*** Opening of EXERCISE DATA ***
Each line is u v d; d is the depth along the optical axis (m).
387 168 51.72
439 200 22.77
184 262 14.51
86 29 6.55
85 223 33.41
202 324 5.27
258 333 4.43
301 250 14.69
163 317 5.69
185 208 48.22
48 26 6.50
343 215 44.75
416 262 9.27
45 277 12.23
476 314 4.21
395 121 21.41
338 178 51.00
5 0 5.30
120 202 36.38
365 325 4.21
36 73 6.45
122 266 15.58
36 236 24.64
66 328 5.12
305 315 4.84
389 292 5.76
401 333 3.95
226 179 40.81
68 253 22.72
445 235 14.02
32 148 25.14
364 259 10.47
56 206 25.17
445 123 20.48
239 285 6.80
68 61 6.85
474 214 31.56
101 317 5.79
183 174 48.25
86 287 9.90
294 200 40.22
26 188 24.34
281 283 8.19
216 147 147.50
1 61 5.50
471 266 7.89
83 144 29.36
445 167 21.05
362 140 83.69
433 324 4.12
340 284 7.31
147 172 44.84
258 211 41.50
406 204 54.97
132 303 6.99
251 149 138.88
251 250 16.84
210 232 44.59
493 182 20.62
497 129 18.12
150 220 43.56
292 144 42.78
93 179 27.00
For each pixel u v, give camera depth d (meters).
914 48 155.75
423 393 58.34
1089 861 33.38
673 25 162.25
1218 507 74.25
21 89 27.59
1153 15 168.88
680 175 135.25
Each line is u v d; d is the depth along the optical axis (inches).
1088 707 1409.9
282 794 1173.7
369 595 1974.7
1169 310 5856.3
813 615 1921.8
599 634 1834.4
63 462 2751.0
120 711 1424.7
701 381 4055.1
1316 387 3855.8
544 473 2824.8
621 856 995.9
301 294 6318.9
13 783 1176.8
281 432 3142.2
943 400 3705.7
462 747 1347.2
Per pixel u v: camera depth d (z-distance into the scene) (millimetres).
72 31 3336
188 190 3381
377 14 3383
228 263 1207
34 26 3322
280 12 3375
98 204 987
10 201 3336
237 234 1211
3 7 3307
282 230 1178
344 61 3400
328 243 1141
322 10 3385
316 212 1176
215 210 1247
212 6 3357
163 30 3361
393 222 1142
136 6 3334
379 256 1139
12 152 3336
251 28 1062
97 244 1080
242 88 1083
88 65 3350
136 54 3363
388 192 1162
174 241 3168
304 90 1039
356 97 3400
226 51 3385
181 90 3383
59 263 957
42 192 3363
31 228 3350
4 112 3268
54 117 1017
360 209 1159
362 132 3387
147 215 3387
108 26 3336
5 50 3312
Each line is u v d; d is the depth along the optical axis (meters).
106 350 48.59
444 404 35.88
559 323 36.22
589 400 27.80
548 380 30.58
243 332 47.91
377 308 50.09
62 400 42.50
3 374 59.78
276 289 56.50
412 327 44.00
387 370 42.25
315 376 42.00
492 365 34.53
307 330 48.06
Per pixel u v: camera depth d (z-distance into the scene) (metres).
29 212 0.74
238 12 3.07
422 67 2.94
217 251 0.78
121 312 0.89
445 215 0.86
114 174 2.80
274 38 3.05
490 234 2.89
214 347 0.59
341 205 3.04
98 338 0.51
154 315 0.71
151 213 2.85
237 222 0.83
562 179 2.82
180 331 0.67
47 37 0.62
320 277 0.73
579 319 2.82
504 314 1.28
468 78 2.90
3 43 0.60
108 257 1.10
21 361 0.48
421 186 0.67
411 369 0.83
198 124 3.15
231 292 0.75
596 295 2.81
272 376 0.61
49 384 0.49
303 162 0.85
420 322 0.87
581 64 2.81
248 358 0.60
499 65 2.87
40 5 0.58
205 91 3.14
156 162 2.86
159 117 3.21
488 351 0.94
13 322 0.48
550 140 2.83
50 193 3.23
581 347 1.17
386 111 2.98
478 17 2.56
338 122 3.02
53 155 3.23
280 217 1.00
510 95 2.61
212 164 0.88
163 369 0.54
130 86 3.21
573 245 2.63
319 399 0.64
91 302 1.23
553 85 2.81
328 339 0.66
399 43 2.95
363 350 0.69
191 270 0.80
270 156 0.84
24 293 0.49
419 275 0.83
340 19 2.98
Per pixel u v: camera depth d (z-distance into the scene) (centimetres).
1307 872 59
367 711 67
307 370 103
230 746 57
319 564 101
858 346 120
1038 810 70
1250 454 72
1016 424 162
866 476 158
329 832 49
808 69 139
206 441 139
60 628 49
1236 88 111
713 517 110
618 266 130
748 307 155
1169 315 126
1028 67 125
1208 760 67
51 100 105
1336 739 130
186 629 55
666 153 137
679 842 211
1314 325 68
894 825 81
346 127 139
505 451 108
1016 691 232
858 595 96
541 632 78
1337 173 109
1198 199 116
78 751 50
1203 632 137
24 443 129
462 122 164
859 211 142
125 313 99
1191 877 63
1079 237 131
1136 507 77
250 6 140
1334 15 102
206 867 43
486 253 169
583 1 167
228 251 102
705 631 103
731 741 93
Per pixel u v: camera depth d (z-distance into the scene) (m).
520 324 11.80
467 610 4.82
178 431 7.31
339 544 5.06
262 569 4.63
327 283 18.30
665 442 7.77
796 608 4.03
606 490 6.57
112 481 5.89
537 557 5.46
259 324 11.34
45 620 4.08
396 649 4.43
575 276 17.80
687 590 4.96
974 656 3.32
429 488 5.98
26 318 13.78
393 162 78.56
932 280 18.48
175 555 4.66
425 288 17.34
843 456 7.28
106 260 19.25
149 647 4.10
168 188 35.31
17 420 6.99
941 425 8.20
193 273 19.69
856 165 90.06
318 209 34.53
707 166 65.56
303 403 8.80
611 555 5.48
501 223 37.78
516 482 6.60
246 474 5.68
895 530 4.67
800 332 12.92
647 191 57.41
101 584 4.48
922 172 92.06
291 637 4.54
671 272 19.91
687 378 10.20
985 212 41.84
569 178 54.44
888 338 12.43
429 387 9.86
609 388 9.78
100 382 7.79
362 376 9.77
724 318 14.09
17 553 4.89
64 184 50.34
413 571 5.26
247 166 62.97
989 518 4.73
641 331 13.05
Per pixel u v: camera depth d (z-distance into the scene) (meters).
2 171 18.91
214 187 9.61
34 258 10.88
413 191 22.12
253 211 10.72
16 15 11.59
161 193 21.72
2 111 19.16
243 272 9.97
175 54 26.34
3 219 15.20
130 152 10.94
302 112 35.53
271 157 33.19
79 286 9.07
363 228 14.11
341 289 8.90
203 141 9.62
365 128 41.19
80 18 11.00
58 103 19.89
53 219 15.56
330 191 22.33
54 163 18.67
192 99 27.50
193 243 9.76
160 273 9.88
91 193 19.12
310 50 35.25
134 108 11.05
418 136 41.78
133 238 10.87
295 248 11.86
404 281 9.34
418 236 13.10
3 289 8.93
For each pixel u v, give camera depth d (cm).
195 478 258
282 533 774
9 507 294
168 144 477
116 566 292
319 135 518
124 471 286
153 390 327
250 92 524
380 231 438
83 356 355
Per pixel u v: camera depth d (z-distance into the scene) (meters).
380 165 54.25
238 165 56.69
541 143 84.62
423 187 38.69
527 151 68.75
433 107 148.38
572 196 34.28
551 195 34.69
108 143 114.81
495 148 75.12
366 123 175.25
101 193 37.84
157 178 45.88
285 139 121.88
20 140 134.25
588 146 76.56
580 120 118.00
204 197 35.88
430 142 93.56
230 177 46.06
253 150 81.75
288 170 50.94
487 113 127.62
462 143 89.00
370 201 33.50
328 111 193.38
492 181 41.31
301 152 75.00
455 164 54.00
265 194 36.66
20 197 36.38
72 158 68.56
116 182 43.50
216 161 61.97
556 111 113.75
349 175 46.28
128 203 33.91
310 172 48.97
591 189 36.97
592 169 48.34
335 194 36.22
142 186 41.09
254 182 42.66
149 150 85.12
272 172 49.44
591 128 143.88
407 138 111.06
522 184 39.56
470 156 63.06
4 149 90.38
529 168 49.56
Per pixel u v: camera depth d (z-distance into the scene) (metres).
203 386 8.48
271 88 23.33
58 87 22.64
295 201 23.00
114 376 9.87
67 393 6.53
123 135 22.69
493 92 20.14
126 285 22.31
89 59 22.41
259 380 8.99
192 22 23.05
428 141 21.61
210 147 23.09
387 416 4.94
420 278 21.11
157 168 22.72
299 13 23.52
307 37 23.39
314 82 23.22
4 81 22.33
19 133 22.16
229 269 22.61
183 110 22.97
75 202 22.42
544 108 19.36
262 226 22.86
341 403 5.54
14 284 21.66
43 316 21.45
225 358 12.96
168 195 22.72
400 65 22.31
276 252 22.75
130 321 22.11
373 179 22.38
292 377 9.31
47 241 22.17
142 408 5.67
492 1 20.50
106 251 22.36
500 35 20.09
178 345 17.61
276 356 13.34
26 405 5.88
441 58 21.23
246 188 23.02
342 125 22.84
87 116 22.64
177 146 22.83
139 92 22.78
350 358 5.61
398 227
*** Close of EXERCISE DATA ***
• _WORK REQUEST_
Your task is to restate, word for word, the lines from the beginning of the records to the line with "294 200 40.22", inclusive.

• _ANSWER SPACE_
Each line is u v d; d is the depth along the optical axis (m).
387 168 51.72
439 200 22.77
184 262 14.51
86 29 6.55
85 223 33.41
202 324 5.27
258 333 4.43
301 250 14.69
163 317 5.69
185 208 48.22
48 26 6.50
343 215 44.75
416 262 9.27
45 277 12.23
476 314 4.21
395 121 21.41
338 178 51.00
5 0 5.30
120 202 36.38
365 325 4.21
36 73 6.45
122 266 15.58
36 236 24.64
66 328 5.12
305 315 4.84
389 292 5.76
401 333 3.95
226 179 40.81
68 253 22.72
445 235 14.02
32 148 25.14
364 259 10.47
56 206 25.17
445 123 20.48
239 285 6.80
68 61 6.85
474 214 31.56
101 317 5.79
183 174 48.25
86 287 9.90
294 200 40.22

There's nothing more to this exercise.